Rusunawa Cingised Bandung Bergejolak, Warga Dikejar Iuran Tapi Pemberdayaan Ekonomi Kurang Optimal

Rusunawa Cingised Bandung Bergejolak, Warga Dikejar Iuran Tapi Pemberdayaan Ekonomi Kurang Optimal

JABAR EKSPRES – Penghuni Rumah Susun Sederhana Sewa (Rusunawa) Cingised, Kota Bandung diam-diam bergejolak. Warga terkesan dikejar-kejar bayar iuran sewa, tapi program pemberdayaan untuk meningkatkan ekonomi tak begitu terasa manfaatnya.

Ketua Paguyuban Rusunawa Cingised, Maulana menceritakan, desakan tagihan untuk membayar uang sewa itu menguat setelah spanduk besar dipasang di salah satu sudut lapangan di kawasan rusun itu.
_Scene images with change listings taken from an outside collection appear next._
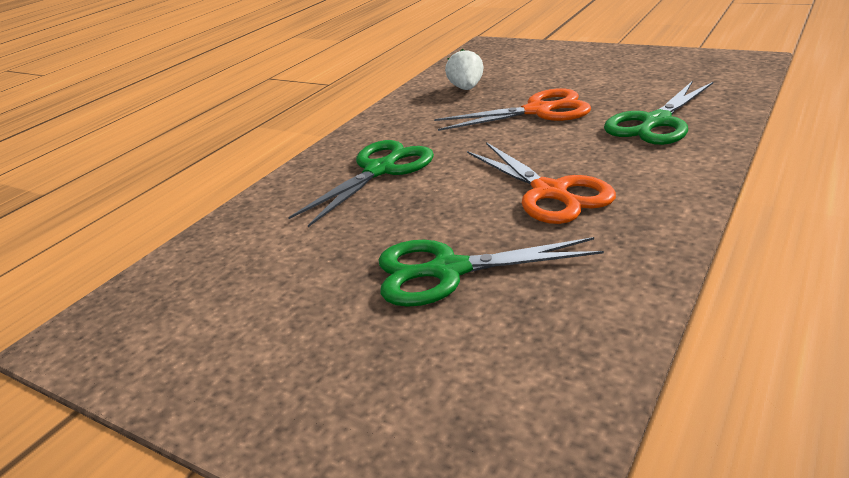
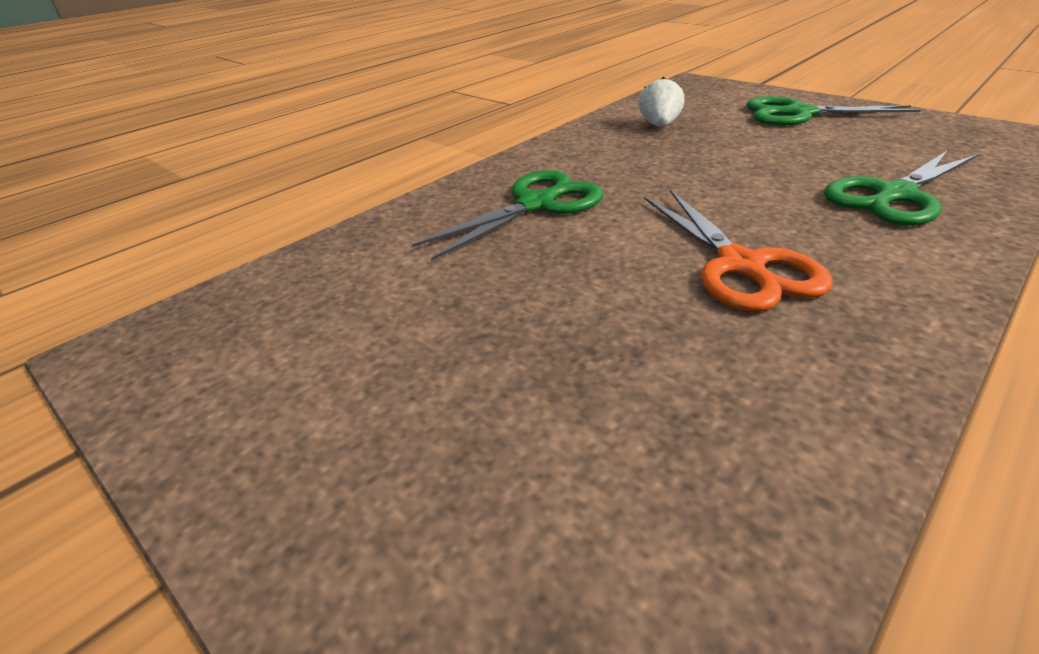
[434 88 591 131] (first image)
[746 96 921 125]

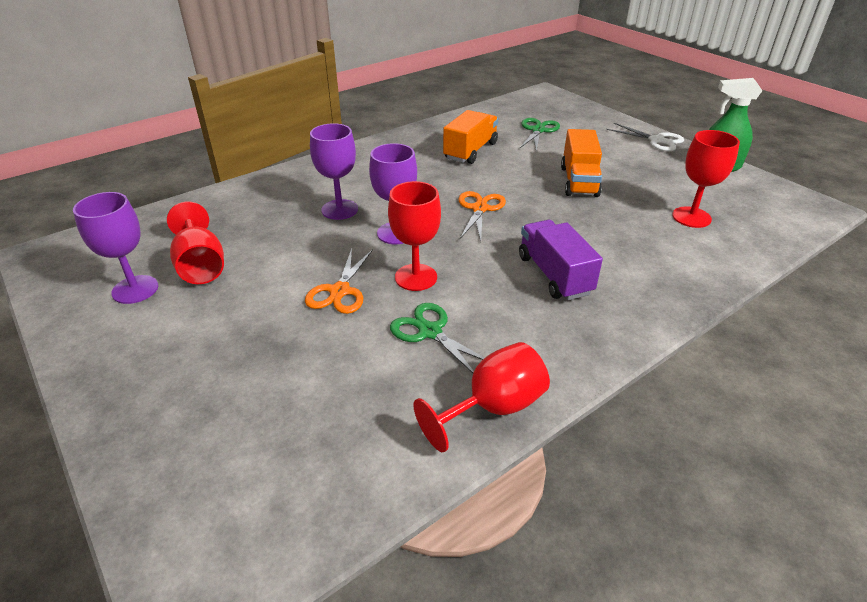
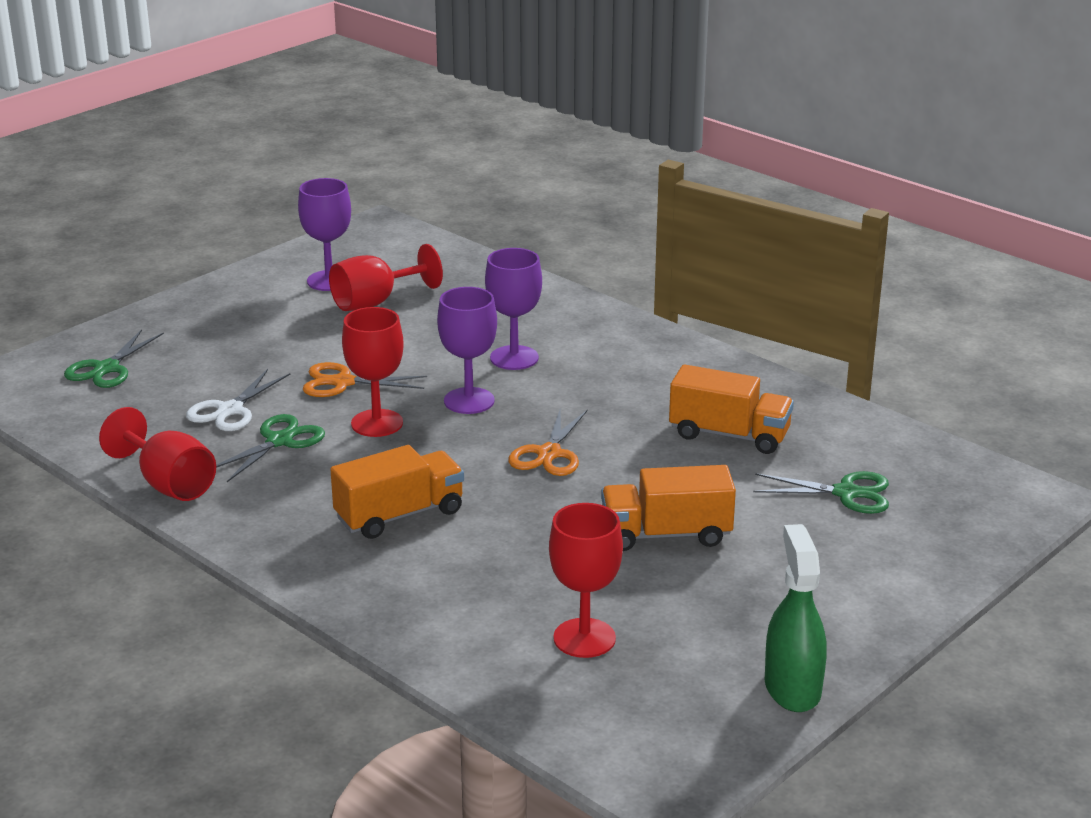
[186 369 290 431]
[509 407 588 476]
[330 445 464 539]
[64 329 164 388]

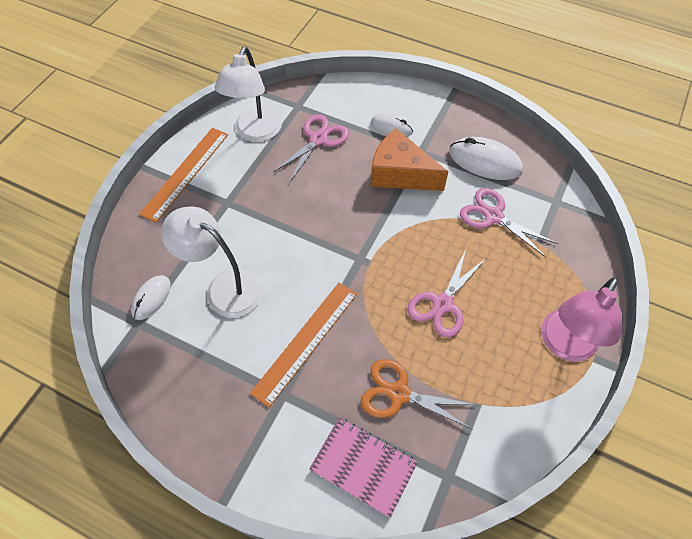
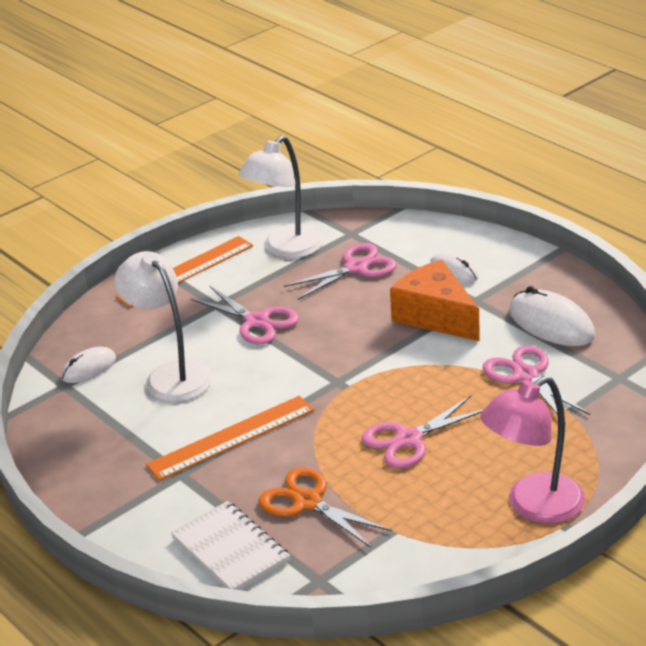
[171 501 290 590]
[191 286 299 344]

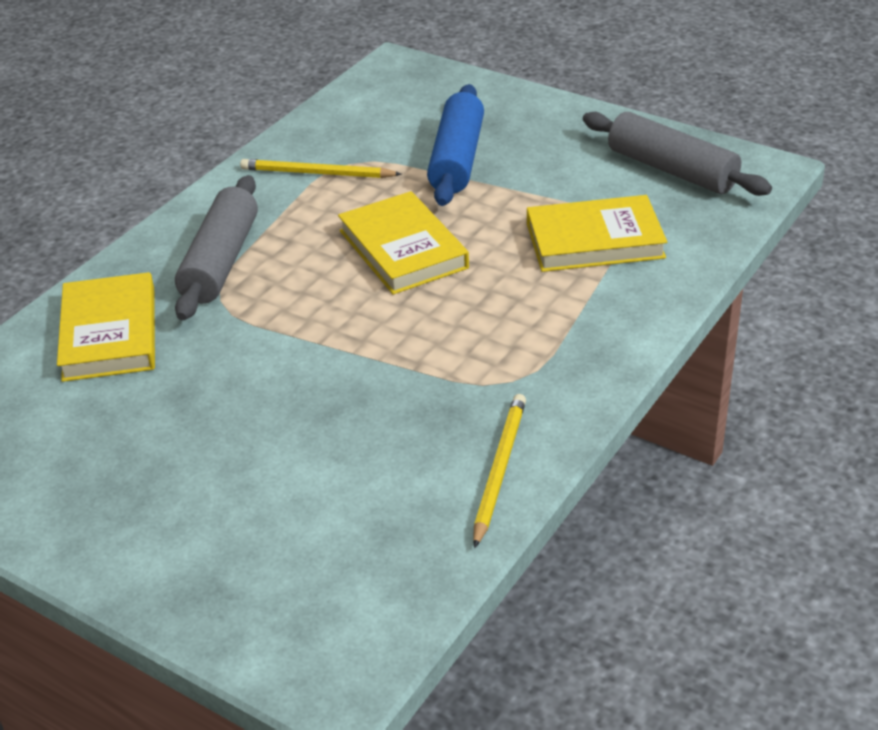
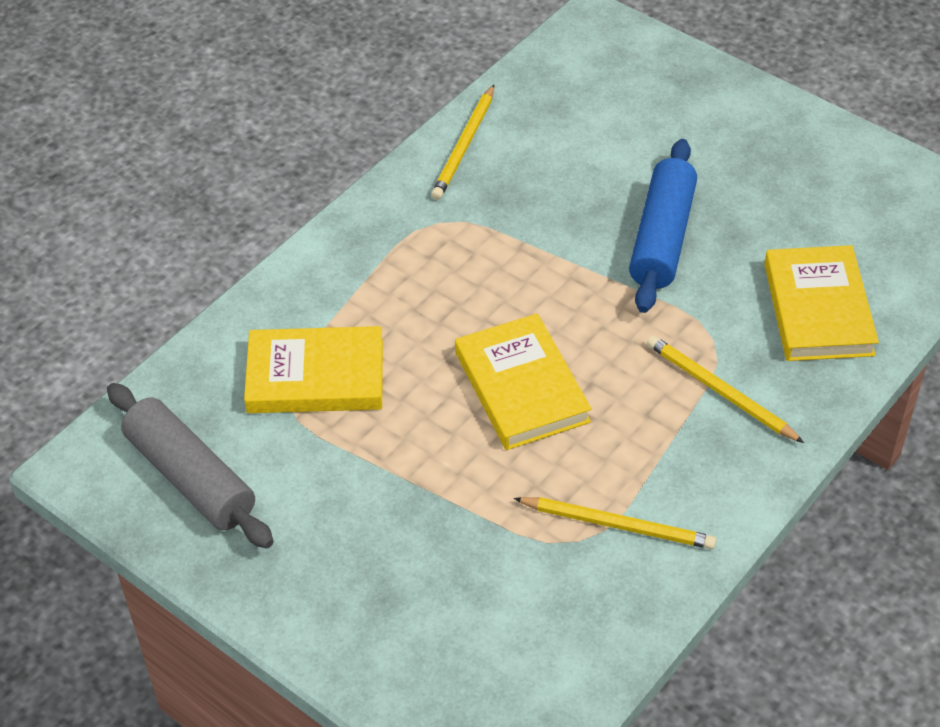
[629 139 697 313]
[647 335 804 443]

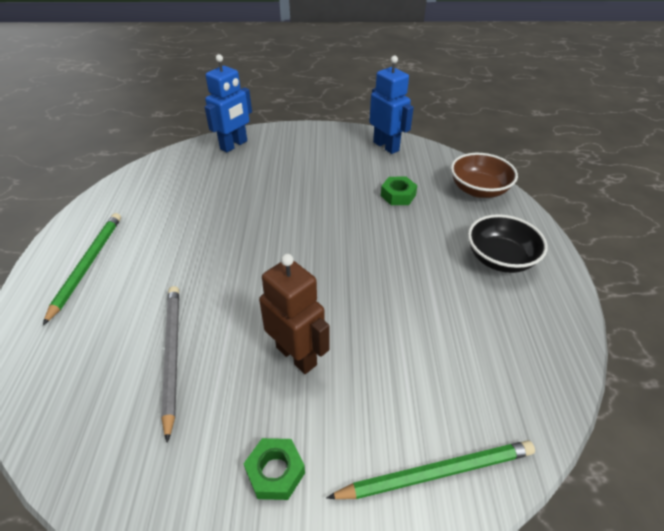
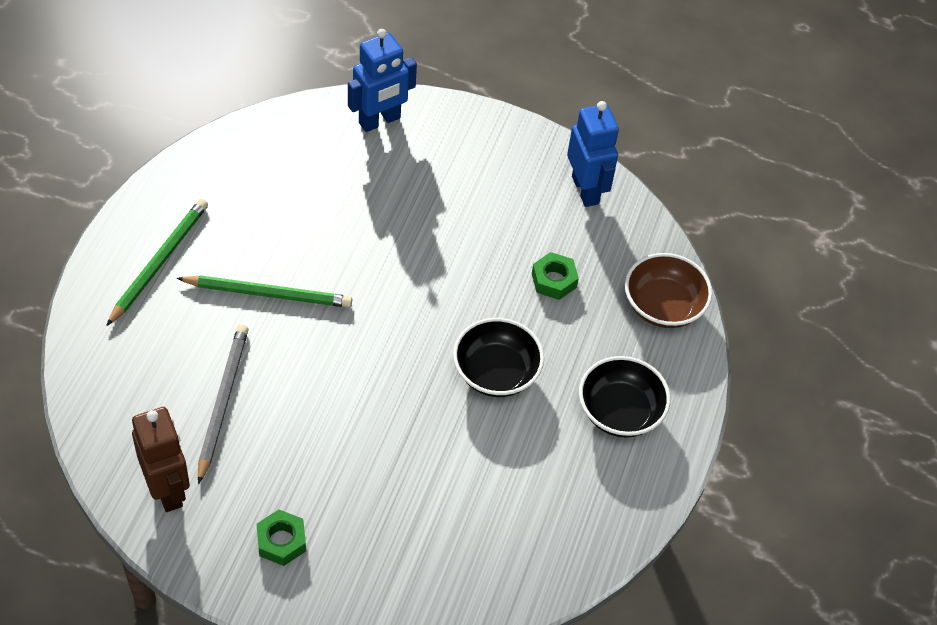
[132 407 190 512]
[176 275 352 308]
[453 318 544 397]

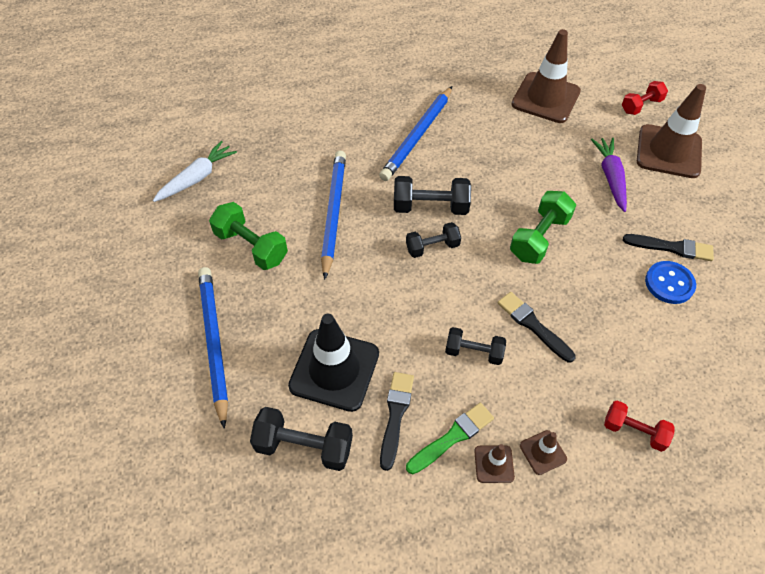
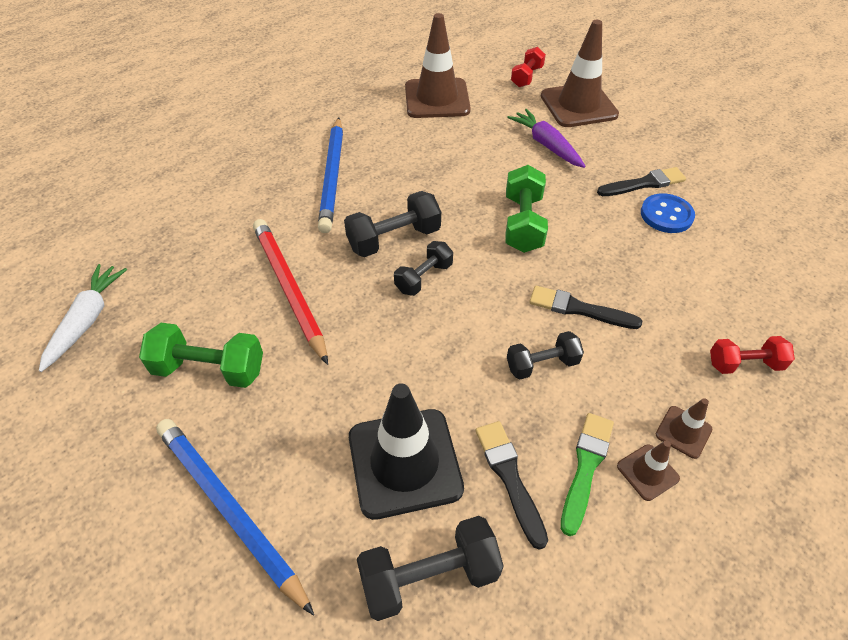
[253 219 328 365]

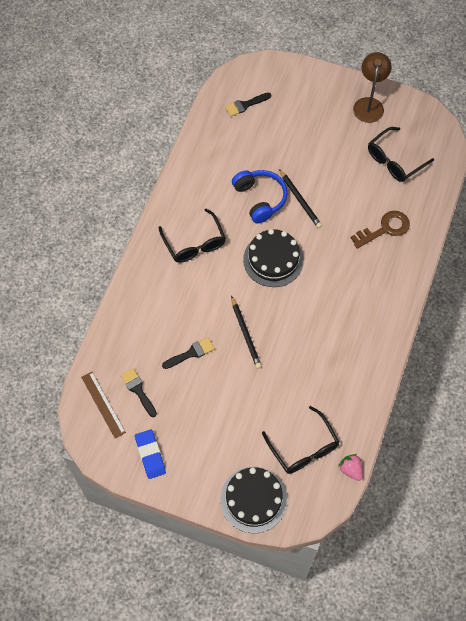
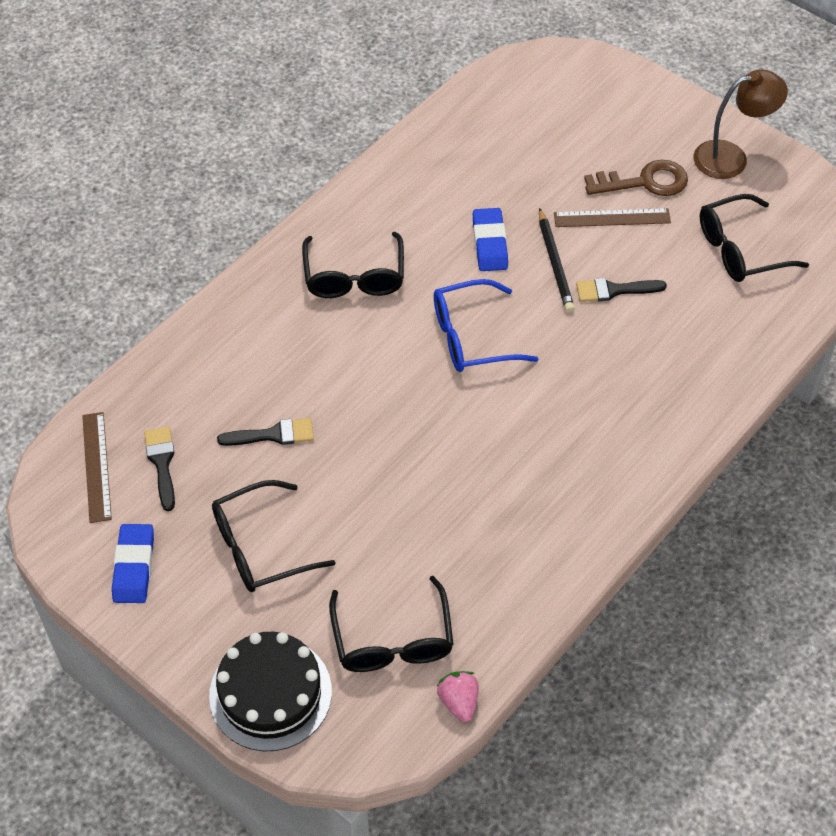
[693 69 788 179]
[576 278 667 302]
[473 208 508 271]
[584 159 688 196]
[434 279 538 372]
[231 296 262 369] (first image)
[554 208 671 227]
[212 480 336 592]

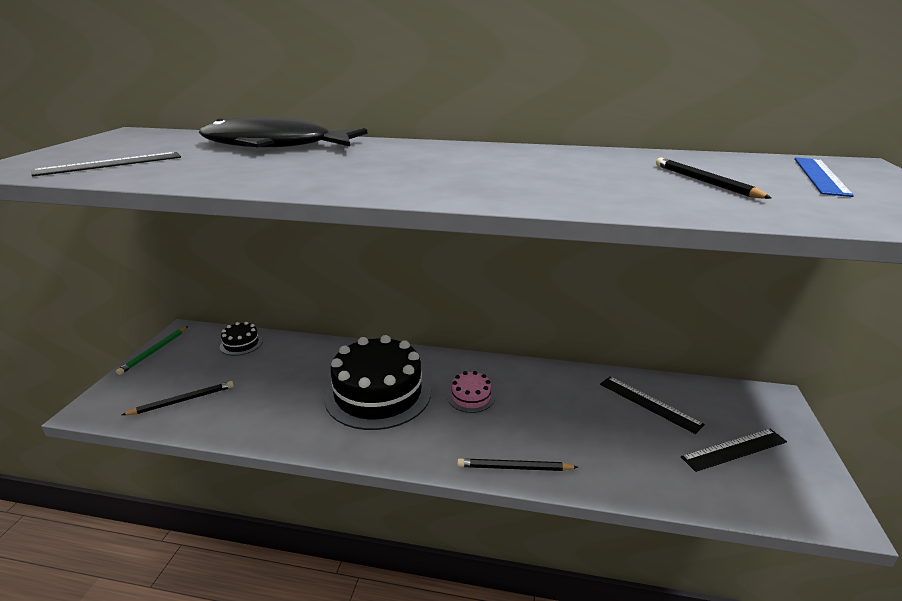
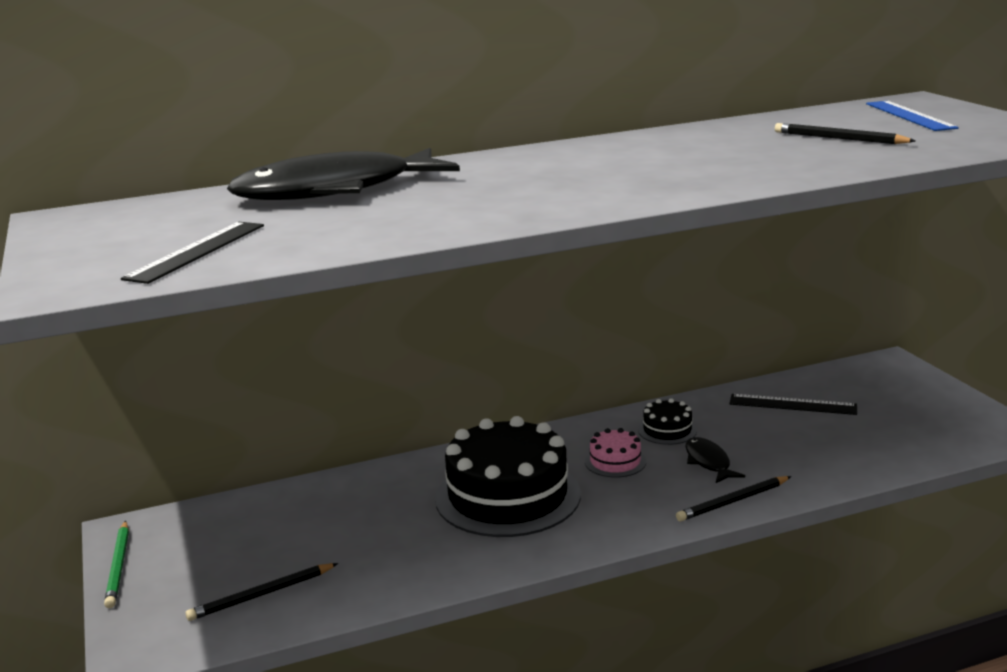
[638 398 697 445]
[185 563 338 621]
[681 429 787 472] (first image)
[686 437 745 483]

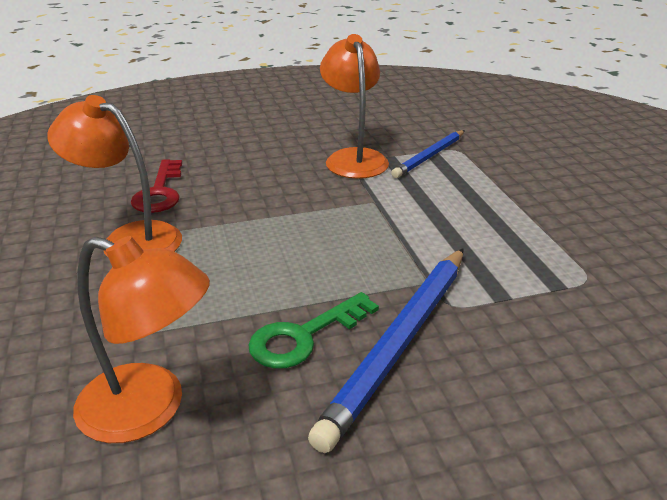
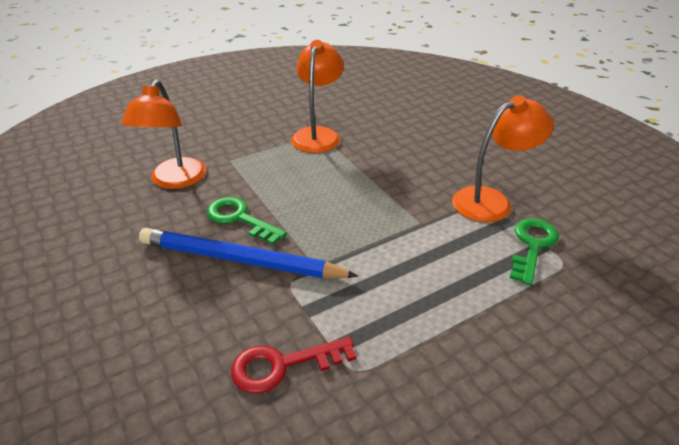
[510 218 559 285]
[231 337 356 393]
“Bayarlah Sewa Rusunawa Tepat Waktu, supaya tidak ada denda dan piutang sewa rusunawa” begitu tulisan spanduk tersebut.

Maulana menuturkan, warga sebenarnya juga paham akan hak dan kewajiban itu. Bayar sewa merupakan kewajiban yang harus dilakukan sebagai penghuni, tapi yang membuat bergejolak adalah beberapa kewajiban yang semestinya dilakukan Pemkot kurang dirasakan penghuni.

BACA JUGA:Warga Rusunawa Cingised Sulit Dapat Air Bersih

“Pengelola (UPT.red) itu serasa ibu kos yang nagih sewa saja,” jelasnya kepada Jabar Ekspres, Minggu (23/2).

Maulana melanjutkan, para penghuni rusunawa Cingised itu mulai tinggal ke rusun sekitar 2012 atau 2014 lalu. Dulu rencananya Rusunawa Cingised itu sebagai percontohan bagi hunian Masyarakat Berpenghasilan Rendah (MBR).

Kala itu sejumlah guru honorer dan warga yang tergabung dalam serikat kerja diajak masuk ke rusunawa. Selain murah, janji manis yang disampaikan adalah akan ada program pemberdayaan ekonomi.

Sehingga warga tinggal di rusunawa itu hanya sementara. Warga dikelola untuk bisa memperbaiki ekonomi yang kemudian bisa pindah ke hunian sendiri.

BACA JUGA:Legislator Dorong Pembangunan Rusunawa

Konsep dan kewajiban mengenai pemberdayaan itu juga tercantum dalam Perwal No 1337 tahun 2017. Tepatnya pada pasal 69, menjelaskan bahwa pengelola wajib mengadakan program pemberdayaan peningkatan perekonomian penghuni rusunawa (P5R).

Itu meliputi, pelatihan kepada penghuni, pembentukan kelompok usaha, penyediaan bank sampah, pemanfaatan lahan rusunawa untuk usaha pertanian perkotaan, maupun pemberdayaan lain sesuai kebutuhan.

Menurut Maulana, beberapa program itu memang sempat ada, tapi manfaatnya tak begitu terasa bagi penghuni rusun. “Ada program pengelolaan sampah, tapi sekarang juga terbengkalai,” imbuhnya.

Nurdin, penghuni lain menambahkan, pihaknya secara hati juga tidak ingin berlama-lama tinggal di rusunawa. Ia ingin memiliki rumah sendiri. Ia terpikat janji manis yang kala itu bisa terberdayakan di rusun sehingga akses mudah kedepannya untuk memiliki rumah sendiri.